Rings concentrically ordered, become overly congested and condense into
rectilinear patterns and vertical double-storied dwellings and overlapped social
groupings and finally oral-named individuals become anonymously writ-numbered
cells in the spherical body of humankind and beyond.

Compare these two shelters: entry routes, protection from bears/cold

Mammoth bone lodge of Central Russian floodplain 15ka, summer doorway

22ka camp huts & bedding at upper Rift waterside link

seal ancestors link



Knud Munk said...

You seem to adhere to the aquatic ape theory. I have read the recent contributions of Elaine Morgan.

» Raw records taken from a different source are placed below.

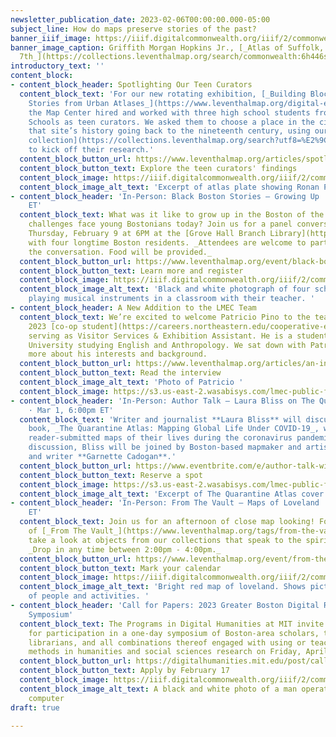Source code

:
 ```yaml
---
newsletter_publication_date: 2023-02-06T00:00:00.000-05:00
subject_line: How do maps preserve stories of the past?
banner_iiif_image: https://iiif.digitalcommonwealth.org/iiif/2/commonwealth:tm70rt554/715,1354,5901,2581/1200,/0/default.jpg
banner_image_caption: Griffith Morgan Hopkins Jr., [_Atlas of Suffolk, County, Vol.
  7th_](https://collections.leventhalmap.org/search/commonwealth:6h446s76b) (1875)
introductory_text: ''
content_block:
- content_block_header: Spotlighting Our Teen Curators
  content_block_text: 'For our new rotating exhibition, [_Building Blocks: Boston
    Stories from Urban Atlases_](https://www.leventhalmap.org/digital-exhibitions/building-blocks/),
    the Map Center hired and worked with three high school students from Boston Public
    Schools as teen curators. We asked them to choose a place in the city and explore
    that site’s history going back to the nineteenth century, using our [urban atlas
    collection](https://collections.leventhalmap.org/search?utf8=%E2%9C%93&q=urban+atlas&search_field=all_fields)
    to kick off their research.'
  content_block_button_url: https://www.leventhalmap.org/articles/spotlighting-the-work-of-our-teen-curators/
  content_block_button_text: Explore the teen curators' findings
  content_block_image: https://iiif.digitalcommonwealth.org/iiif/2/commonwealth:1257bz48b/334,1921,2887,2288/1200,/0/default.jpg
  content_block_image_alt_text: 'Excerpt of atlas plate showing Ronan Park in Dorchester. '
- content_block_header: 'In-Person: Black Boston Stories — Growing Up · Feb 9, 6:00pm
    ET'
  content_block_text: What was it like to grow up in the Boston of the past? What
    challenges face young Bostonians today? Join us for a panel conversation this
    Thursday, February 9 at 6PM at the [Grove Hall Branch Library](https://www.bpl.org/locations/grove-hall/)
    with four longtime Boston residents. _Attendees are welcome to participate in
    the conversation. Food will be provided._
  content_block_button_url: https://www.leventhalmap.org/event/black-boston-stories-growing-up/
  content_block_button_text: Learn more and register
  content_block_image: https://iiif.digitalcommonwealth.org/iiif/2/commonwealth:jq085m35s/289,9,3556,2803/1200,/0/default.jpg
  content_block_image_alt_text: 'Black and white photograph of four schoolchildren
    playing musical instruments in a classroom with their teacher. '
- content_block_header: A New Addition to the LMEC Team
  content_block_text: We’re excited to welcome Patricio Pino to the team as the Spring
    2023 [co-op student](https://careers.northeastern.edu/cooperative-education/)
    serving as Visitor Services & Exhibition Assistant. He is a student at Northeastern
    University studying English and Anthropology. We sat down with Patricio to learn
    more about his interests and background.
  content_block_button_url: https://www.leventhalmap.org/articles/an-interview-with-patricio-pino/
  content_block_button_text: Read the interview
  content_block_image_alt_text: 'Photo of Patricio '
  content_block_image: https://s3.us-east-2.wasabisys.com/lmec-public-files/newsletters/patricio-pino.png
- content_block_header: 'In-Person: Author Talk — Laura Bliss on The Quarantine Atlas
    · Mar 1, 6:00pm ET'
  content_block_text: 'Writer and journalist **Laura Bliss** will discuss her recent
    book, _The Quarantine Atlas: Mapping Global Life Under COVID-19_, which explores
    reader-submitted maps of their lives during the coronavirus pandemic. For this
    discussion, Bliss will be joined by Boston-based mapmaker and artist **Rajiv Raman**
    and writer **Garnette Cadogan**.'
  content_block_button_url: https://www.eventbrite.com/e/author-talk-with-laura-bliss-the-quarantine-atlas-tickets-496439011447
  content_block_button_text: Reserve a spot
  content_block_image: https://s3.us-east-2.wasabisys.com/lmec-public-files/newsletters/quarantine-atlas.png
  content_block_image_alt_text: 'Excerpt of The Quarantine Atlas cover. '
- content_block_header: 'In-Person: From The Vault — Maps of Loveland · Feb 17, 2:00pm
    ET'
  content_block_text: Join us for an afternoon of close map looking! For this edition
    of [_From The Vault_](https://www.leventhalmap.org/tags/from-the-vault/), we’ll
    take a look at objects from our collections that speak to the spirit of love.
    _Drop in any time between 2:00pm - 4:00pm._
  content_block_button_url: https://www.leventhalmap.org/event/from-the-vault-collections-showing-maps-of-loveland/
  content_block_button_text: Mark your calendar
  content_block_image: https://iiif.digitalcommonwealth.org/iiif/2/commonwealth:st74cw29z/717,399,9183,6517/1200,/0/default.jpg
  content_block_image_alt_text: 'Bright red map of loveland. Shows pictorial representations
    of people and activities. '
- content_block_header: 'Call for Papers: 2023 Greater Boston Digital Research & Pedagogy
    Symposium'
  content_block_text: The Programs in Digital Humanities at MIT invite submissions
    for participation in a one-day symposium of Boston-area scholars, teachers, researchers,
    librarians, and all combinations thereof engaged with using or teaching digital
    methods in humanities and social sciences research on Friday, April 28, 2023.
  content_block_button_url: https://digitalhumanities.mit.edu/post/call-for-papers-2023-greater-boston-digital-research-and-pedagogy-symposium/
  content_block_button_text: Apply by February 17
  content_block_image: https://iiif.digitalcommonwealth.org/iiif/2/commonwealth:2n49vd66x/823,659,3270,3041/,1200/0/default.jpg
  content_block_image_alt_text: A black and white photo of a man operating an analog
    computer
draft: true

---
```

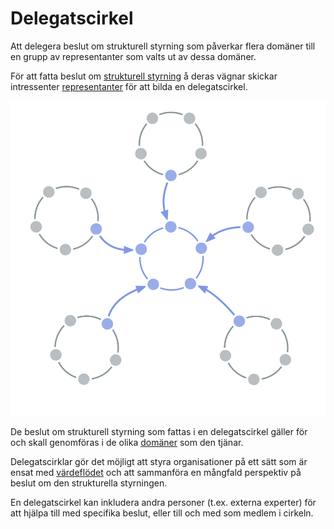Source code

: # Delegatscirkel

<summary>
Att delegera beslut om strukturell styrning som påverkar flera domäner till en grupp av representanter som valts ut av dessa domäner.
</summary>

För att fatta beslut om [strukturell styrning](glossary:governance) å deras vägnar skickar intressenter [representanter](section:representative) för att bilda en delegatscirkel.

![Delegatscirkel](img/structural-patterns/delegate-circle.png)

De beslut om strukturell styrning som fattas i en delegatscirkel gäller för och skall genomföras i de olika [domäner](glossary:domain) som den tjänar.

Delegatscirklar gör det möjligt att styra organisationer på ett sätt som är ensat med [värdeflödet](glossary:flow-of-value) och att sammanföra en mångfald perspektiv på beslut om den strukturella styrningen.

En delegatscirkel kan inkludera andra personer (t.ex. externa experter) för att hjälpa till med specifika beslut, eller till och med som medlem i cirkeln.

It seems nobody has investigated the theory in light of the rapidly increasing evidence derived from the study of the human genome. Have contributed to developing the theory? Also I would be interested in your opinion why AAH is given so little attention as it seems to me to be crucial in understand human evolution.

"the Dude" said...

After having looked at various interpretations of why humans are such uniquely different mammals, I realized that waterside habitat and foraging were far more significant than what the typical savanna stories being produced would indicate. It isn't easy to read the genome and match successful mutations timewise to fit with dated artifacts and fossils. Recent changes, such as lactose tolerance in Europeans, or reduced sweating in Ethiopeans, or tolerance to high altitude and low oxygen in Tibetans and Andeans happened <10ka. Earlier mutations are far harder to date and match with precision.

Technological evolution has tended to focus on tool use; savannas, caves and deserts tend to preserve fossils and stone tools well while cyclical sea level rises tend to destroy such evidence. Coastal paleoanthropological research has been increased since Hardy, Morgan, Verhaegen, Ellis, Fuller and others focused on abundant aquatic, littoral, seashore resources and corresponding inland constraints (Iodine, Omega 3, etc.) and comparative anatomical analyses.